**Action item:** What you return has to match the listing below line for line.

**Data to use:**

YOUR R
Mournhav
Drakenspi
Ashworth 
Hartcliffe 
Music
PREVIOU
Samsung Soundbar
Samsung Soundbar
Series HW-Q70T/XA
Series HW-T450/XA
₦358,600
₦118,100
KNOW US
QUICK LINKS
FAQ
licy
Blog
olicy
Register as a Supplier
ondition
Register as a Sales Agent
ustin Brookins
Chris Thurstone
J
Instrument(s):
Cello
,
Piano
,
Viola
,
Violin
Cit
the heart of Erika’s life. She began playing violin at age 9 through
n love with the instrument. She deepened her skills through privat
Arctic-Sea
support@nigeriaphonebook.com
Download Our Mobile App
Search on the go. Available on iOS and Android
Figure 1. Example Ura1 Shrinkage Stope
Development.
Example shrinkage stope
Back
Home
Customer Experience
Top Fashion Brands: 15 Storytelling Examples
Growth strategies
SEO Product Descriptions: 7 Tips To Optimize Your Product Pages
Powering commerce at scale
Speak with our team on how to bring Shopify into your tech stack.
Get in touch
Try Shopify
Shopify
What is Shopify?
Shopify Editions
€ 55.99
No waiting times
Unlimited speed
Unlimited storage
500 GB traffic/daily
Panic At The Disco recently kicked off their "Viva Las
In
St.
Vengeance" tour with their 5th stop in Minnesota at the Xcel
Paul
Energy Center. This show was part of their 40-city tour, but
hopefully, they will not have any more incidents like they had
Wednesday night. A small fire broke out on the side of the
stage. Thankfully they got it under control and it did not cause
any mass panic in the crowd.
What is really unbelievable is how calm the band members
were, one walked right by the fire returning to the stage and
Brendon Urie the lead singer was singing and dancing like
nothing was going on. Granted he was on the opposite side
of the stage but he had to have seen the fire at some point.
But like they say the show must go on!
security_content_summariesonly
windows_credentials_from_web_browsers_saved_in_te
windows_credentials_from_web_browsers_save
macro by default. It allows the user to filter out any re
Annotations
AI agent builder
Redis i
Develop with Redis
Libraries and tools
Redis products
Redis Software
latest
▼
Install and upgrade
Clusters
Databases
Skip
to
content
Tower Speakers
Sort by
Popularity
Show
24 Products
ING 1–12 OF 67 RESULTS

**Solved problem:**
YOUR R
Mournhav
Drakenspi
Ashworth 
Hartcliffe 
Music
PREVIOU
Samsung Soundbar
Samsung Soundbar
Series HW-Q70T/XA
Series HW-T450/XA
₦358,600
₦118,100
KNOW US
QUICK LINKS
FAQ
licy
Blog
olicy
Register as a Supplier
ondition
Register as a Sales Agent
ustin Brookins
Chris Thurstone
J
Instrument(s):
Cello
,
Piano
,
Viola
,
Violin
Cit
the heart of Erika’s life. She began playing violin at age 9 through
n love with the instrument. She deepened her skills through privat
Arctic-Sea
support@nigeriaphonebook.com
Download Our Mobile App
Search on the go. Available on iOS and Android
Figure 1. Example Ura1 Shrinkage Stope
Development.
Example shrinkage stope
Back
Home
Customer Experience
Top Fashion Brands: 15 Storytelling Examples
Growth strategies
SEO Product Descriptions: 7 Tips To Optimize Your Product Pages
Powering commerce at scale
Speak with our team on how to bring Shopify into your tech stack.
Get in touch
Try Shopify
Shopify
What is Shopify?
Shopify Editions
€ 55.99
No waiting times
Unlimited speed
Unlimited storage
500 GB traffic/daily
Panic At The Disco recently kicked off their "Viva Las
In
St.
Vengeance" tour with their 5th stop in Minnesota at the Xcel
Paul
Energy Center. This show was part of their 40-city tour, but
hopefully, they will not have any more incidents like they had
Wednesday night. A small fire broke out on the side of the
stage. Thankfully they got it under control and it did not cause
any mass panic in the crowd.
What is really unbelievable is how calm the band members
were, one walked right by the fire returning to the stage and
Brendon Urie the lead singer was singing and dancing like
nothing was going on. Granted he was on the opposite side
of the stage but he had to have seen the fire at some point.
But like they say the show must go on!
security_content_summariesonly
windows_credentials_from_web_browsers_saved_in_te
windows_credentials_from_web_browsers_save
macro by default. It allows the user to filter out any re
Annotations
AI agent builder
Redis i
Develop with Redis
Libraries and tools
Redis products
Redis Software
latest
▼
Install and upgrade
Clusters
Databases
Skip
to
content
Tower Speakers
Sort by
Popularity
Show
24 Products
ING 1–12 OF 67 RESULTS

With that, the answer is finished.